Tuesday, April 23rd 2019, 5:00AM
In the US, long-dated bonds now have lower yield than short-dated bonds, which indicated the market is betting on an imminent recession.
New Zealand's yield curve is still largely flat.
Bevan Graham, AMP Capital New Zealand managing director, said speculation was rife that the inversion was a "harbinger of recessionary doom".
But he said, while every US recession had been preceded by flattening or inversion of the yield curve, it was not true that every inversion had led to a recession.
"There are a number of reasons why we don’t think it will this time. There is still the question of the extent to which the Fed’s quantitative easing programme has and still is suppressing yields by way of decimation of the term premium.
"Assuming that is the case and that longer-dated yields are artificially low, then it follows that the yield curve is artificially flat.

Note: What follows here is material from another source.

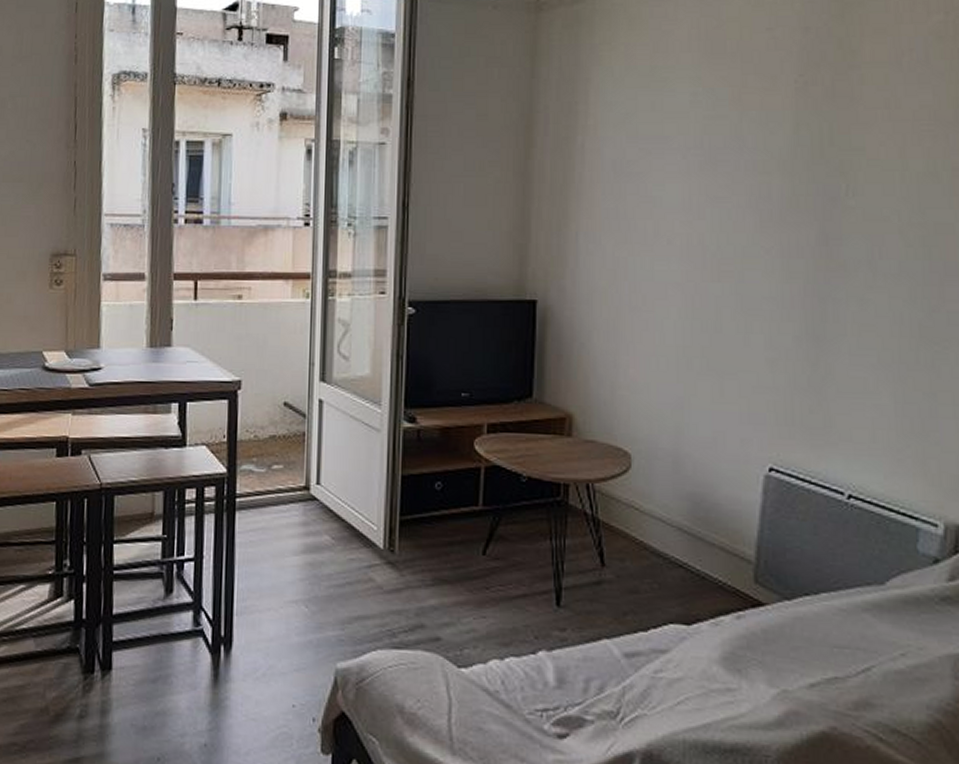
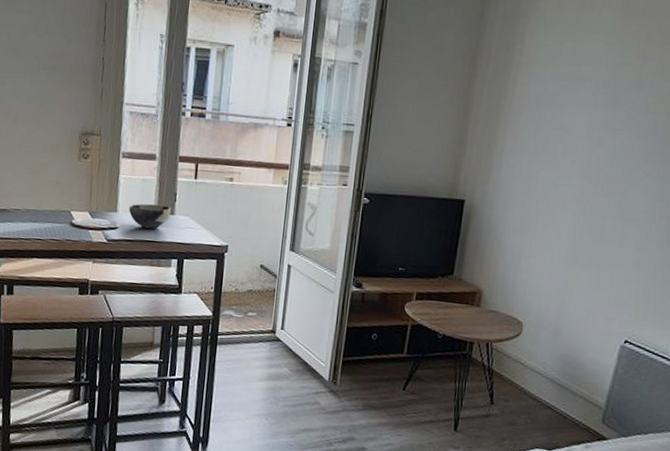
bowl: none [114,334,167,367] -> present [128,203,171,229]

"At the same time, a number of other factors that tend to accompany the yield curve flattenings that have preceded recessions are not present. In particular, bank lending growth remains positive and credit spreads remain tight. We would start to become more worried about the state of the US economy should the inversions become deeper and more sustained, but also accompanied by other factors including lower lending growth and a widening of credit spreads."
MJW analysts said the New Zealand curve had inverted for a sustained period between 2004 and 2008.
"While yields are significantly lower today, the curve is not especially differently shaped from what it was in July 2004... The current situation, therefore, far from guarantees that a recession is around the corner. One should be cautious of
trying to time the market."
Graham said he was still cautiously positive on equities because economies around the world were in moderate expansion and there was no embedded inflationary trend.
"While there are risks that could push the markets periodically downwards, we believe last year’s volatility and downward market moves have restored some value, and that the ultimate trend will be towards higher international equity markets by year end."
He said AMP Capital had used the December and January uncertainty to lift its exposure to international equities.
"It is unlikely that such opportunities will recur in international equities near-term, but there may be scope for a better entry point for added exposure to Australian and even emerging market equities."